Faustine était brave. Son frère le savait. La fille, la sœur d'hommes qui risquent tous les jours leur vie, s'accoutume insensiblement au danger. Elle a de bonne heure appris à le regarder en face. Cependant son cœur se serra. Les craintes de Marius la pénétraient. Elle s'effrayait à l'idée qu'Étienne franchirait seul, sans escorte, la nuit, ces grands bois sombres, qui se dressaient à l'horizon comme de mystérieux géants.

– Pourquoi ne restes-tu pas avec nous? dit-elle, d'une voix suppliante. Tu m'as dit que ton devoir ne te rappelait pas. Reste… je t'en prie!

– Mais, mon amie, on peut se battre demain: ce serait beau si j'étais absent! Puis, ne sens-tu pas que les craintes de Marius m'ont mis en goût? Morbleu! j'ai l'espoir de sabrer une douzaine de communards, et je reculerais? Allons donc! Regarde, Œdipe piaffe de joie. Je n'ai qu'à sauter en selle. En un temps de galop j'arriverai à Versailles!

Faustine n'insista plus. Elle connaissait la bravoure de son frère; cette bravoure aventureuse et légendaire qui l'entraînait toujours au plus épais du danger. Il était si vaillant et si beau, ce hardi jeune homme, souriant au péril offert, comme au rendez-vous d'une jolie femme! Nelly essaya de joindre ses prières à celles de son amie. Mais quand le capitaine voulait la condamner au silence, il la traitait de petite fille; dépitée, elle se taisait, s'enfermant dans sa dignité blessée.

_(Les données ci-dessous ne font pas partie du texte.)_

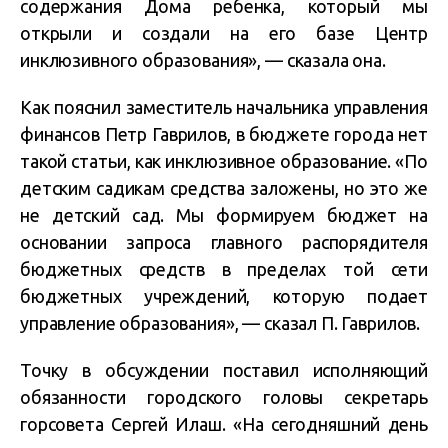
содержания Дома ребенка, который мы
открыли и создали на его базе Центр
инклюзивного образования», — сказала она.
Как пояснил заместитель начальника управления
финансов Петр Гаврилов, в бюджете города нет
такой статьи, как инклюзивное образование. «По
детским садикам средства заложены, но это же
не детский сад. Мы формируем бюджет на
основании запроса главного распорядителя
бюджетных средств в пределах той сети
бюджетных учреждений, которую подает
управление образования», — сказал П. Гаврилов.
Точку в обсуждении поставил исполняющий
обязанности городского головы секретарь
горсовета Сергей Илаш. «На сегодняшний день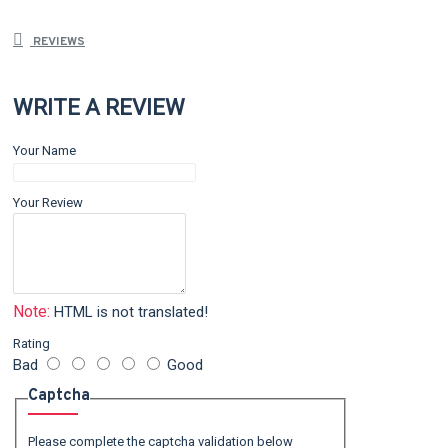
REVIEWS
WRITE A REVIEW
Your Name
Your Review
Note:
HTML is not translated!
Rating
Bad
Good
Captcha
Please complete the captcha validation below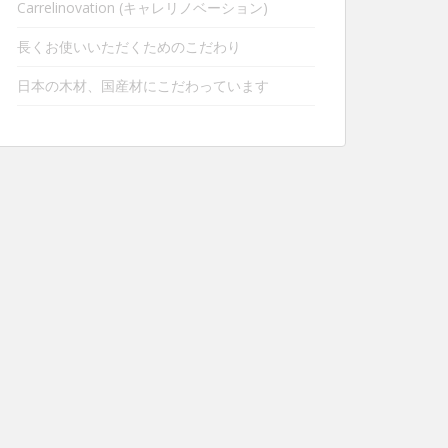
Carrelinovation (キャレリノベーション)
長くお使いいただくためのこだわり
日本の木材、国産材にこだわっています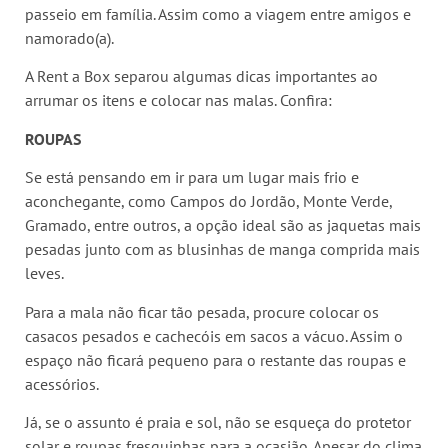
passeio em família. Assim como a viagem entre amigos e
namorado(a).
A Rent a Box separou algumas dicas importantes ao
arrumar os itens e colocar nas malas. Confira:
ROUPAS
Se está pensando em ir para um lugar mais frio e
aconchegante, como Campos do Jordão, Monte Verde,
Gramado, entre outros, a opção ideal são as jaquetas mais
pesadas junto com as blusinhas de manga comprida mais
leves.
Para a mala não ficar tão pesada, procure colocar os
casacos pesados e cachecóis em sacos a vácuo. Assim o
espaço não ficará pequeno para o restante das roupas e
acessórios.
Já, se o assunto é praia e sol, não se esqueça do protetor
solar e roupas fresquinhas para a ocasião. Apesar do clima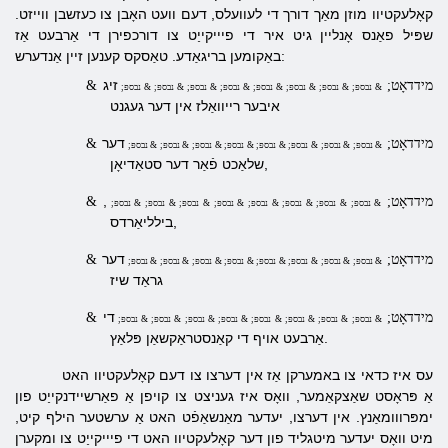
קאָלעקטיוו מוזן מאַך דורך די לעוועלס, דעם וועט האָבן צו כעזשבן ווייזט.
שפּיל פאַנס אָנליין גיט איר די פיייקייַט צו דורכפירן די אַרבעט אַז
באַקומען בריגאַדע. טאַסקס קענען זיין אַנדערש:
זיג
& מידדאָט;
& נבספּ; & נבספּ; & נבספּ; & נבספּ; & נבספּ; & נבספּ; & נבספּ; & נבספּ;
איבער רייוואַלז אין דער געגנט
דער
& מידדאָט;
& נבספּ; & נבספּ; & נבספּ; & נבספּ; & נבספּ; & נבספּ; & נבספּ; & נבספּ;
שלאַכט פֿאַר דער סטאַדיאָן,
,
& מידדאָט;
& נבספּ; & נבספּ; & נבספּ; & נבספּ; & נבספּ; & נבספּ; & נבספּ; & נבספּ;
בילליאַרדס,
דער
& מידדאָט;
& נבספּ; & נבספּ; & נבספּ; & נבספּ; & נבספּ; & נבספּ; & נבספּ; & נבספּ;
גראַד שיז
די
& מידדאָט;
& נבספּ; & נבספּ; & נבספּ; & נבספּ; & נבספּ; & נבספּ; & נבספּ; & נבספּ;
אַרבעט אויף די קאַנסטראַקשאַן פּלאַץ.
עס איז כדאי צו באמערקן אַז אין דערצו צו דעם קאָלעקטיוו האט
אַ פּראָסט שאַצקאַמער, וואָס איז געניצט צו קויפן אַ פאַרשיידנקייַט פון
ימפּרווומאַנץ. אין דערצו, יעדער מאַנשאַפֿט האט אַ ערשטער הילף קיט,
מיט וואָס יעדער מיטגליד פון דער קאָלעקטיוו האט די פיייקייַט צו ומקערן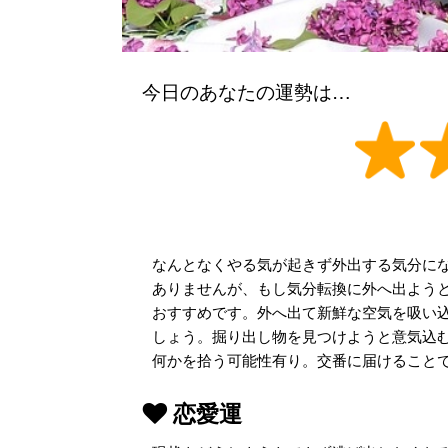
今日のあなたの運勢は…
なんとなくやる気が起きず外出する気分に
ありませんが、もし気分転換に外へ出よう
おすすめです。外へ出て新鮮な空気を吸い
しょう。掘り出し物を見つけようと意気込
何かを拾う可能性有り。交番に届けること
恋愛運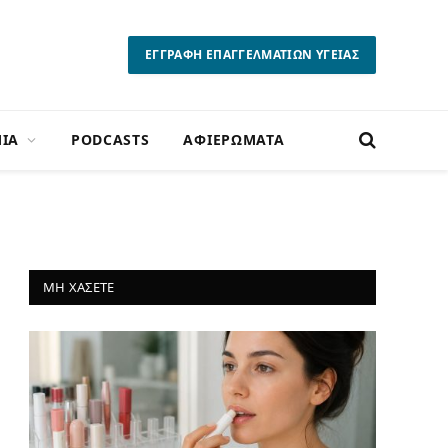
ΕΓΓΡΑΦΗ ΕΠΑΓΓΕΛΜΑΤΙΩΝ ΥΓΕΙΑΣ
ΙΑ
PODCASTS
ΑΦΙΕΡΩΜΑΤΑ
ΜΗ ΧΑΣΕΤΕ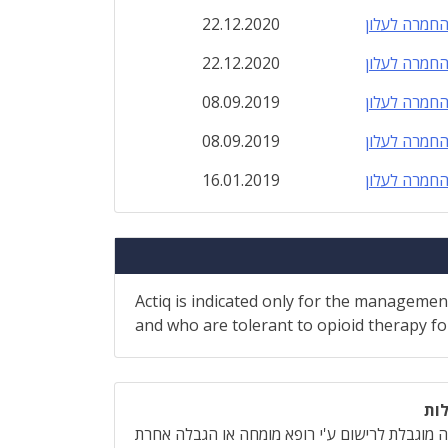
חמרה לעלון
22.12.2020
חמרה לעלון
22.12.2020
חמרה לעלון
08.09.2019
חמרה לעלון
08.09.2019
חמרה לעלון
16.01.2019
Actiq is indicated only for the managemen
and who are tolerant to opioid therapy for
ות
 מוגבלת לרישום ע'י רופא מומחה או הגבלה אחרת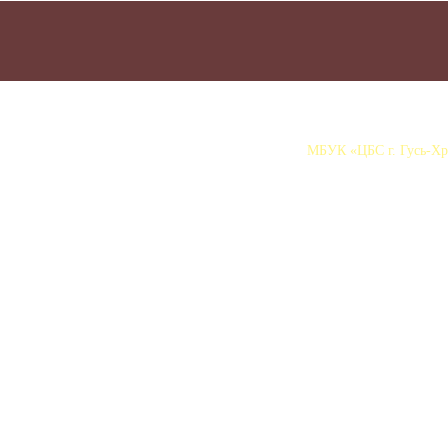
МБУК «ЦБС г. Гусь-Хру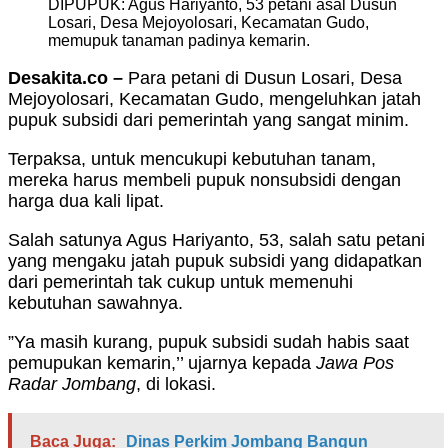
DIPUPUK: Agus Hariyanto, 53 petani asal Dusun
Losari, Desa Mejoyolosari, Kecamatan Gudo,
memupuk tanaman padinya kemarin.
Desakita.co –
Para petani di Dusun Losari, Desa
Mejoyolosari, Kecamatan Gudo, mengeluhkan jatah
pupuk subsidi dari pemerintah yang sangat minim.
Terpaksa, untuk mencukupi kebutuhan tanam,
mereka harus membeli pupuk nonsubsidi dengan
harga dua kali lipat.
Salah satunya Agus Hariyanto, 53, salah satu petani
yang mengaku jatah pupuk subsidi yang didapatkan
dari pemerintah tak cukup untuk memenuhi
kebutuhan sawahnya.
”Ya masih kurang, pupuk subsidi sudah habis saat
pemupukan kemarin,’’ ujarnya kepada
Jawa Pos
Radar Jombang
, di lokasi.
Baca Juga:
Dinas Perkim Jombang Bangun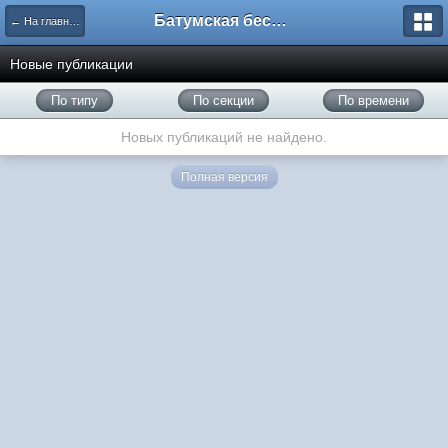
Батумская беседка
← На главную
Новые публикации
По типу
По секции
По времени
Новых публикаций не найдено.
Полная версия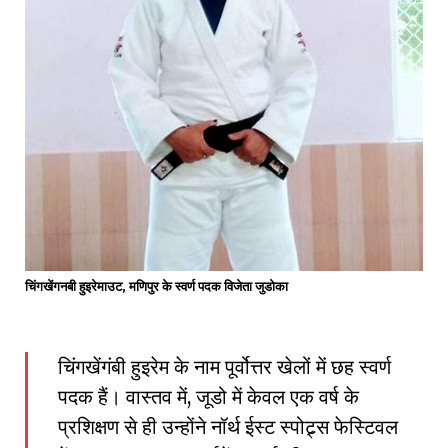
चिंगखेंगनबी हुइरेमाउट, मणिपुर के स्वर्ण पदक विजेता जुडोका
चिंगखेंगंबी हुइरेम के नाम पूर्वोत्तर खेलों में छह स्वर्ण
पदक हैं। वास्तव में, जूडो में केवल एक वर्ष के
प्रशिक्षण से ही उन्होंने नॉर्थ ईस्ट स्पोट्र्स फेस्टिवल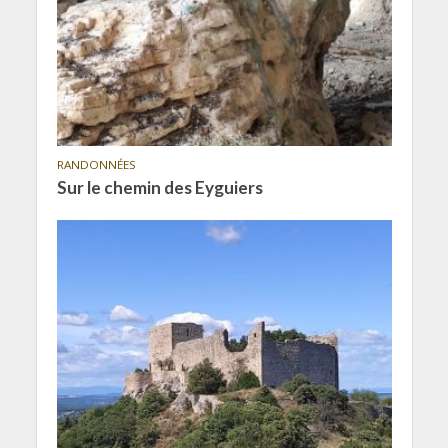
RANDONNÉES
Sur le chemin des Eyguiers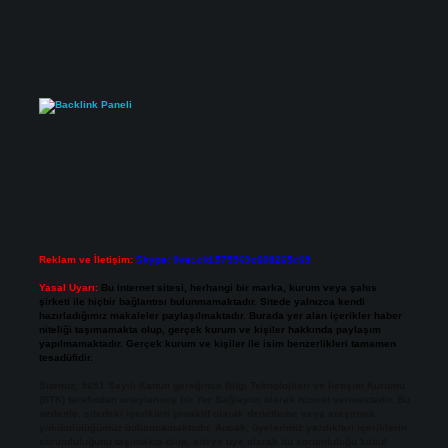
Reklam ve İletişim:
Skype: live:.cid.575569c608265c69
Yasal Uyarı:
Bu internet sitesi, herhangi bir marka, kurum veya şahıs
şirketi ile hiçbir bağlantısı bulunmamaktadır. Sitede yalnızca kendi
hazırladığımız makaleler paylaşılmaktadır. Burada yer alan içerikler haber
niteliği taşımamakta olup, gerçek kurum ve kişiler hakkında paylaşım
yapılmamaktadır. Gerçek kurum ve kişiler ile isim benzerlikleri tamamen
tesadüfidir.
Sitemiz, 5651 Sayılı Kanun gereğince Bilgi Teknolojileri ve İletişim Kurumu
(BTK) tarafından onaylanmış bir Yer Sağlayıcı olarak hizmet vermektedir. Bu
nedenle, sitedeki içerikleri proaktif olarak denetleme veya araştırma
yükümlülüğümüz bulunmamaktadır. Ancak, üyelerimiz yazdıkları içeriklerin
sorumluluğunu taşımakta olup, siteye üye olarak bu sorumluluğu kabul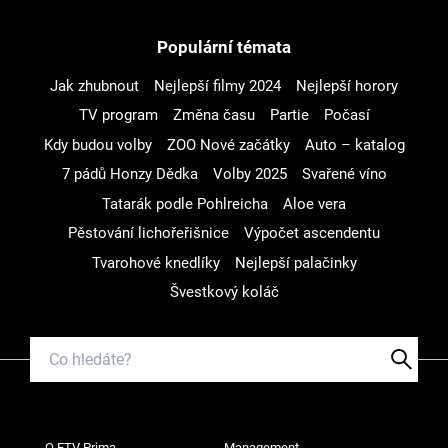
Populární témata
Jak zhubnout
Nejlepší filmy 2024
Nejlepší horory
TV program
Změna času
Partie
Počasí
Kdy budou volby
ZOO Nové začátky
Auto – katalog
7 pádů Honzy Dědka
Volby 2025
Svařené víno
Tatarák podle Pohlreicha
Aloe vera
Pěstování lichořeřišnice
Výpočet ascendentu
Tvarohové knedlíky
Nejlepší palačinky
Švestkový koláč
O FTV Prima
Management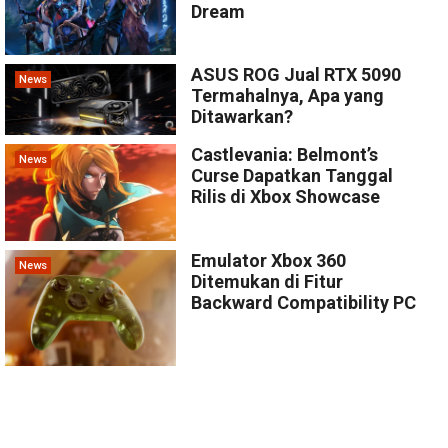
Dream
ASUS ROG Jual RTX 5090
News
Termahalnya, Apa yang
Ditawarkan?
Castlevania: Belmont’s
News
Curse Dapatkan Tanggal
Rilis di Xbox Showcase
Emulator Xbox 360
News
Ditemukan di Fitur
Backward Compatibility PC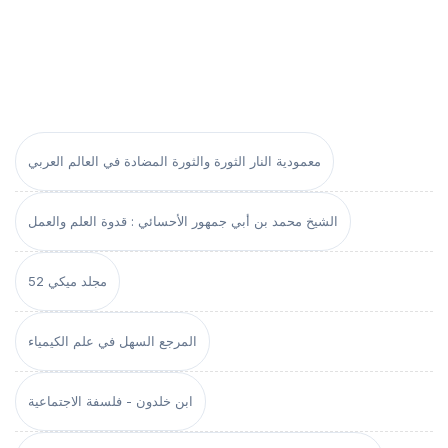
معمودية النار الثورة والثورة المضادة في العالم العربي
الشيخ محمد بن أبي جمهور الأحسائي : قدوة العلم والعمل
مجلد ميكي 52
المرجع السهل في علم الكيمياء
ابن خلدون - فلسفة الاجتماعية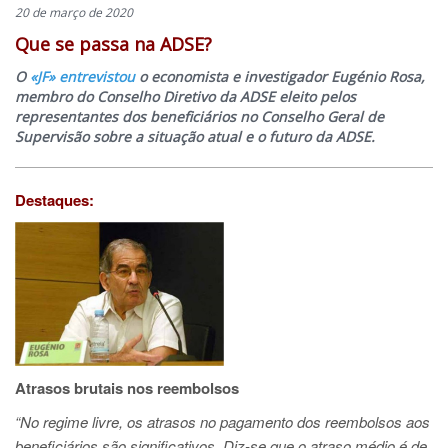
20 de março de 2020
Que se passa na ADSE?
O
«JF» entrevistou
o economista e investigador Eugénio Rosa,
membro do Conselho Diretivo da ADSE eleito pelos
representantes dos beneficiários no Conselho Geral de
Supervisão sobre a situação atual e o futuro da ADSE.
Destaques:
Atrasos brutais nos reembolsos
“No regime livre, os atrasos no pagamento dos reembolsos aos
beneficiários são significativos. Diz-se que o atraso médio é de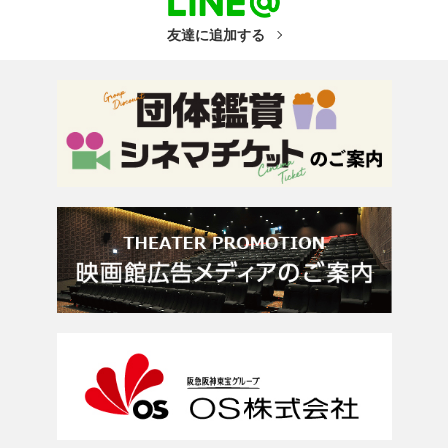
友達に追加する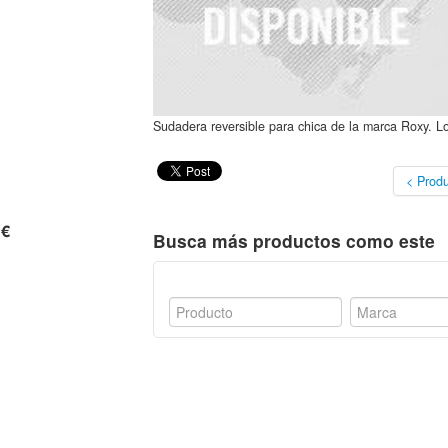
Sudadera reversible para chica de la marca Roxy. L
< Produ
 €
Busca más productos como este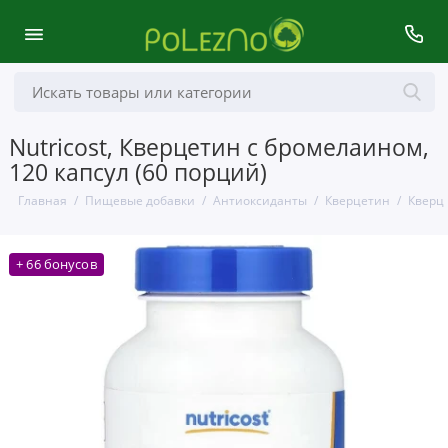
Nutricost, Кверцетин с бромелаином,
120 капсул (60 порций)
Главная
Пищевые добавки
Антиоксиданты
Кверцетин
Кверц
+ 66 бонусов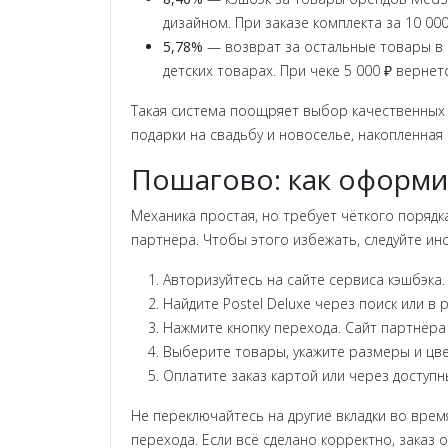
дизайном. При заказе комплекта за 10 000
5,78%
— возврат за остальные товары в к
детских товарах. При чеке 5 000 ₽ вернетс
Такая система поощряет выбор качественных б
подарки на свадьбу и новоселье, накопленная
Пошагово: как оформит
Механика простая, но требует чёткого порядк
партнёра. Чтобы этого избежать, следуйте инс
Авторизуйтесь на сайте сервиса кэшбэка.
Найдите Postel Deluxe через поиск или в р
Нажмите кнопку перехода. Сайт партнёра 
Выберите товары, укажите размеры и цвет
Оплатите заказ картой или через доступ
Не переключайтесь на другие вкладки во вре
перехода. Если всё сделано корректно, заказ 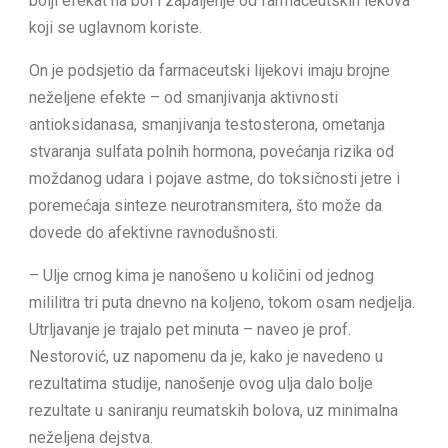
bolji efekat na bol i zapaljenje od farmaceutskih lekova
koji se uglavnom koriste.
On je podsjetio da farmaceutski lijekovi imaju brojne
neželjene efekte – od smanjivanja aktivnosti
antioksidanasa, smanjivanja testosterona, ometanja
stvaranja sulfata polnih hormona, povećanja rizika od
moždanog udara i pojave astme, do toksičnosti jetre i
poremećaja sinteze neurotransmitera, što može da
dovede do afektivne ravnodušnosti.
– Ulje crnog kima je nanošeno u količini od jednog
mililitra tri puta dnevno na koljeno, tokom osam nedjelja.
Utrljavanje je trajalo pet minuta – naveo je prof.
Nestorović, uz napomenu da je, kako je navedeno u
rezultatima studije, nanošenje ovog ulja dalo bolje
rezultate u saniranju reumatskih bolova, uz minimalna
neželjena dejstva.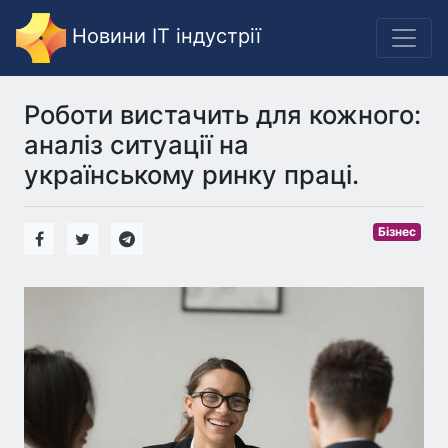
Новини IT індустрії
Роботи вистачить для кожного:
аналіз ситуації на
українському ринку праці.
Бізнес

Œdipe, un vigoureux cheval anglais, avait fait toute la campagne du second siège. Faustine essaya de se rassurer, en voyant la vie de son frère confiée à l'ardent animal. Seul, Marius continuait à hocher la tête, avec mécontentement. Il grommelait entre ses dents, à la grande gaieté d'Étienne, qui se moquait de ses enfantines frayeurs.

– Mesdemoiselles, je vous salue! s'écria le capitaine.

Il partit au petit galop de chasse, à travers les allées du parc. Faustine le regardait, les sourcils froncés, cherchant vainement à chasser l'inquiétude qui la poignait.

– Que crains-tu? lui demanda Nelly, en passant ses bras autour du cou de son amie.

– Je ne sais pas…

– Et toi, Marius? Qu'est-ce que tu as à grommeler d'un air mécontent?

– Je dis… je dis que la guerre est une mauvaise bête. Quand on la griffe pour s'amuser, elle se venge.